La confusion régnait mardi pour les couples homosexuels qui veulent se marier en Alabama, où nombre de juges refusent d’obéir à la Cour suprême des Etats-Unis, celle-ci s’acheminant vers une reconnaissance du mariage gay au niveau national.
L’Alabama, dans le sud profond des Etats-Unis, est devenu lundi le 37ème Etat américain sur 50 (plus la capitale fédérale Washington) où les couples de même sexe peuvent légalement se marier. Mais l’Alabama n’est pas comme les 36 autres, car, s’appuyant sur une instruction de la justice de l’Etat, la majorité des juges aux affaires familiales, responsables des actes de mariage, refusent de se plier à l’ordre de la plus haute juridiction du pays.
"C’est la première fois qu’il y a autant de résistance de juges d’Etat à une décision de justice fédérale qui invalide l’interdiction des mariages homosexuels par un Etat", déclare Carl Tobias, expert de l’Université de Richmond, en Virginie.
En attendant de trancher au niveau national, la Cour suprême des Etats-Unis a en effet autorisé lundi les gays et lesbiennes à se marier dans les 67 comtés de l’Alabama. Soulagés de voir s’achever une longue bataille devant les tribunaux, les couples de même sexe ont pu échanger leur consentement dès lundi dans les zones urbaines de l’Etat.
Théoriquement, ils peuvent le faire n’importe où, quel que soit le lieu de résidence. Mais dans 52 comtés, les juges aux affaires familiales ont refusé de remettre le moindre certificat de mariage à tous les couples (dans 40 comtés) ou seulement aux couples de même sexe (dans 12), selon le site dédié à l’Alabama AL.com.

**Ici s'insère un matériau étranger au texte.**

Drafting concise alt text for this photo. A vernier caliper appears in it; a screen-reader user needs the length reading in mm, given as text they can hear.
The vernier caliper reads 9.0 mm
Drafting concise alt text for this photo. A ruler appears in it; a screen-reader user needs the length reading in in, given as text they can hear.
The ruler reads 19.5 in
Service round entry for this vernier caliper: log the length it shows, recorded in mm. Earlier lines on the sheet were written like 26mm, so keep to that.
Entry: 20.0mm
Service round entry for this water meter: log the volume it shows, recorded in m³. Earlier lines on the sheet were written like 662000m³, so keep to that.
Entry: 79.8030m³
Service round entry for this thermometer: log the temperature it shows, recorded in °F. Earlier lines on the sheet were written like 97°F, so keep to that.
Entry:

Ils obéissent ainsi à l’instruction du président de la cour suprême de l’Etat, Roy Moore (photo), qui les a exhortés à la désobéissance. Avant même que la plus haute Cour du pays ne statue, le "Chief Justice" de l’Alabama, connu pour ses coups d’éclat contre l’autorité fédérale, a rappelé dès dimanche soir aux juges locaux qu’ils n’étaient pas tenus par un jugement fédéral et ne devaient donc pas établir d’acte de mariage aux couples de même sexe.
Dans le comté de Mobile, le bras de fer est à son comble, le juge aux affaires familiales ayant gardé portes closes dans l’attente d’une "clarification" de la Cour suprême de l’Alabama. "Nous avons affaire à un clash sans précédent entre la justice fédérale et locale et je dois m’assurer que tous mes actes soient parfaitement conformes avec le droit, aussi bien la Constitution des Etats-Unis que les lois de l’Etat d’Alabama", a expliqué le juge Don Davis.
Mais "la Cour suprême des Etats-Unis est la plus haute autorité du pays", s’est insurgée Christine Hernandez, avocate d’un couple de lesbiennes de Mobile. "Il n’y a pas de tribunal supérieur devant lequel le juge Davis puisse se tourner".
Signe prometteur
"Malgré tout ce tumulte et les efforts du Chief Justice de bloquer la décision fédérale, le résultat est que les couples de même sexe de l’Alabama peuvent librement se marier", a expliqué à l’AFP l’expert de droit Ron Krotoszynski. Car sept des neuf plus hauts juges des Etats-Unis ont ouvert les vannes des mariages homosexuels dans l’Alabama, au grand dam des autorités de l’Etat qui leur demandaient d’attendre de trancher au niveau national.
"Il y aura probablement encore plus de confusion dans les mois à venir", a prédit le ministre de la Justice de l’Alabama, Luther Strange, en regrettant la décision de la haute Cour. D’autant que cet arrêt semble ouvrir la voie à une légalisation du mariage gay dans tout le pays.
Clarence Thomas, l’un des deux juges suprêmes ayant voté contre cette décision, a observé lui-même que ce "consentement peut fort bien être lu comme le signal de la manière dont la Cour veut résoudre cette question".
Fin avril, la Cour suprême se demandera si le mariage est un droit constitutionnel pour tous les couples, quelle que soit leur sexualité. Sa décision est attendue en juin. "Nous ne saurons pas avant fin juin précisément comment les choses tournent", a résumé M. Krotoszynski. "Mais pour ceux qui croient au mariage pour tous, l’ordre de la Cour suprême peut être vu comme un signe très prometteur".